Still, the trouble with the Community Control model remains
the trouble for all communitarian models of law or politics: it
leaves little space for the dissenter, the individual valued in
liberal theory, who must adhere to the community's line, even
on the matter of how a public-spirited citizen should conduct
debate, or else cease to participate in governance. The dissenter
is asked, in effect, to hide a portion of the self from public view.

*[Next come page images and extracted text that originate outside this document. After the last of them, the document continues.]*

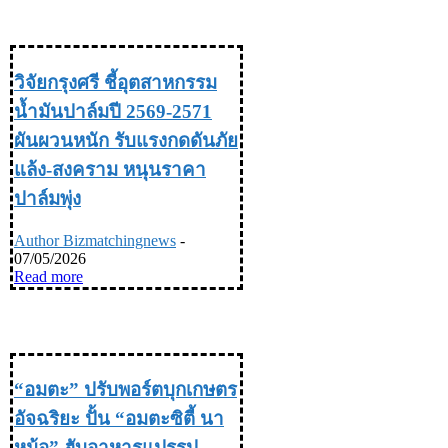
INDUSTRY อุตสหกรรม
วิจัยกรุงศรี ชี้อุตสาหกรรม
น้ำมันปาล์มปี 2569-2571
ผันผวนหนัก รับแรงกดดันภัย
แล้ง-สงคราม หนุนราคา
ปาล์มพุ่ง
Author Bizmatchingnews
-
07/05/2026
Read more
INDUSTRY อุตสหกรรม
“อมตะ” ปรับพอร์ตบุกเกษตร
อัจฉริยะ ปั้น “อมตะซิตี้ นา
หม้อ” ฮับอาหารแปรรูป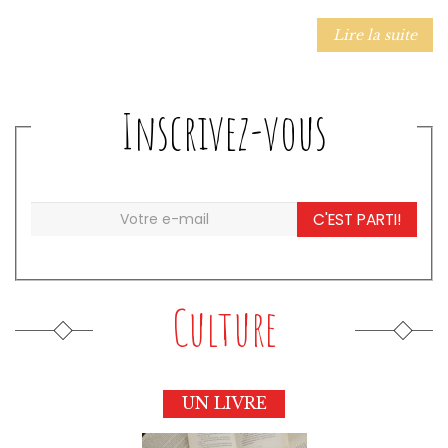
Lire la suite
Inscrivez-vous
C'EST PARTI!
Culture
UN LIVRE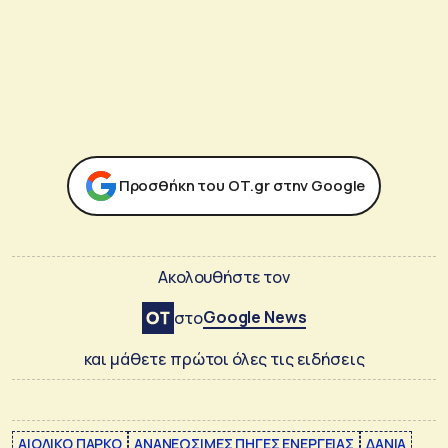
Προσθήκη του ΟΤ.gr στην Google
Ακολουθήστε τον
Google News
στο
και μάθετε πρώτοι όλες τις ειδήσεις
ΑΙΟΛΙΚΟ ΠΑΡΚΟ
ΑΝΑΝΕΩΣΙΜΕΣ ΠΗΓΕΣ ΕΝΕΡΓΕΙΑΣ
ΔΑΝΙΑ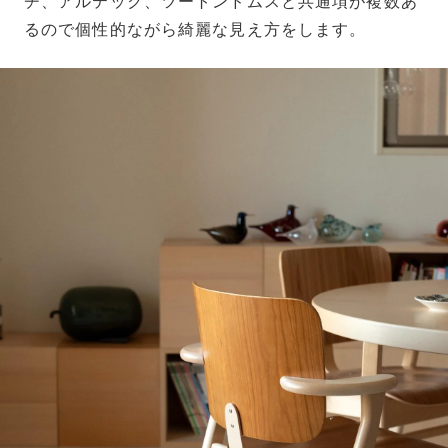
チ、アルテック、ツートンドムスと共通項が複数あ
るので個性的ながら綺麗な見え方をします。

Whether the self that is split off from the public persona is
deeply religious, deeply racist, or deeply risqu6, he or she is still
a human being that the community wants to isolate. One might
suppose that the Constitution exists to prevent the community
from squelching the dissenter who is thought to spew forth the
rhetoric of moral evil, but under the Community Control model,
one would be wrong.
The growing ascendancy of the Community Control model
poses an important challenge to First Amendment absolutists as
well as to those somebody once called the "almost-abs"-theorists
who will allow regulation of some very carefully delineated circle
of speech or speech-acts based on only the most compelling
justifications. The Free Expression model may not survive the
upsurge in public desire to regulate speech. True, it has always
survived in the past, but sometimes only after a long period of
constitutional hibernation. It may be that the newest period of
hibernation is about to begin, and the only weapon available to
fight the new surge of community control might in the end be
an appeal to a community that refuses to listen or appeal to a
court system that no longer seems to care.